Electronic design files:
++++++++++++++++++++

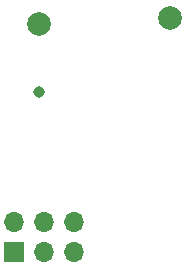
<source format=gbr>
%TF.GenerationSoftware,KiCad,Pcbnew,(6.0.1)*%
%TF.CreationDate,2022-02-08T09:51:35-07:00*%
%TF.ProjectId,NoteDetector,4e6f7465-4465-4746-9563-746f722e6b69,rev?*%
%TF.SameCoordinates,Original*%
%TF.FileFunction,Soldermask,Bot*%
%TF.FilePolarity,Negative*%
%FSLAX46Y46*%
G04 Gerber Fmt 4.6, Leading zero omitted, Abs format (unit mm)*
G04 Created by KiCad (PCBNEW (6.0.1)) date 2022-02-08 09:51:35*
%MOMM*%
%LPD*%
G01*
G04 APERTURE LIST*
%ADD10C,2.000000*%
%ADD11C,0.970000*%
%ADD12R,1.700000X1.700000*%
%ADD13O,1.700000X1.700000*%
G04 APERTURE END LIST*
D10*
%TO.C,J4*%
X3900000Y-3950000D03*
%TD*%
D11*
%TO.C,U1*%
X3925000Y-9700000D03*
%TD*%
D10*
%TO.C,J3*%
X15000000Y-3400000D03*
%TD*%
D12*
%TO.C,J1*%
X1825000Y-23200000D03*
D13*
X1825000Y-20660000D03*
X4365000Y-23200000D03*
X4365000Y-20660000D03*
X6905000Y-23200000D03*
X6905000Y-20660000D03*
%TD*%
M02*

</source>
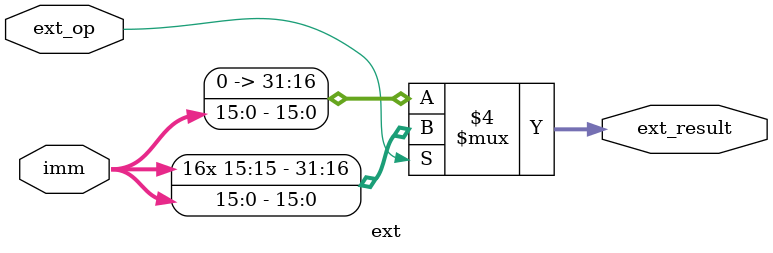
<source format=v>
module ext(imm, ext_result, ext_op);    // 符号扩展的模块
  input [15: 0] imm;       //需要符号扩展的16位立即数
  output reg [31: 0] ext_result;      // 32位扩展结果
  input ext_op;    // 控制是否进行有符号扩展的信号

  always @(*) begin
    if(ext_op == 1)
        ext_result = {{16{imm[15]}}, imm[15: 0]};
    else
        ext_result = {{16{1'b0}}, imm[15: 0]};
    
    // $display("(ext.v) imm: %h, ext_result: %h", imm, ext_result);
  end
endmodule
</source>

++++++++++++++++++++

Exact text is required for the lines from the one with "X1825000Y-23200000D03*" through the last line of the entries, both included. Omit pictures.

X1825000Y-23200000D03*
D13*
X1825000Y-20660000D03*
X4365000Y-23200000D03*
X4365000Y-20660000D03*
X6905000Y-23200000D03*
X6905000Y-20660000D03*
%TD*%
M02*

</source>
<source format=v>
module ext(imm, ext_result, ext_op);    // 符号扩展的模块
  input [15: 0] imm;       //需要符号扩展的16位立即数
  output reg [31: 0] ext_result;      // 32位扩展结果
  input ext_op;    // 控制是否进行有符号扩展的信号

  always @(*) begin
    if(ext_op == 1)
        ext_result = {{16{imm[15]}}, imm[15: 0]};
    else
        ext_result = {{16{1'b0}}, imm[15: 0]};
    
    // $display("(ext.v) imm: %h, ext_result: %h", imm, ext_result);
  end
endmodule
</source>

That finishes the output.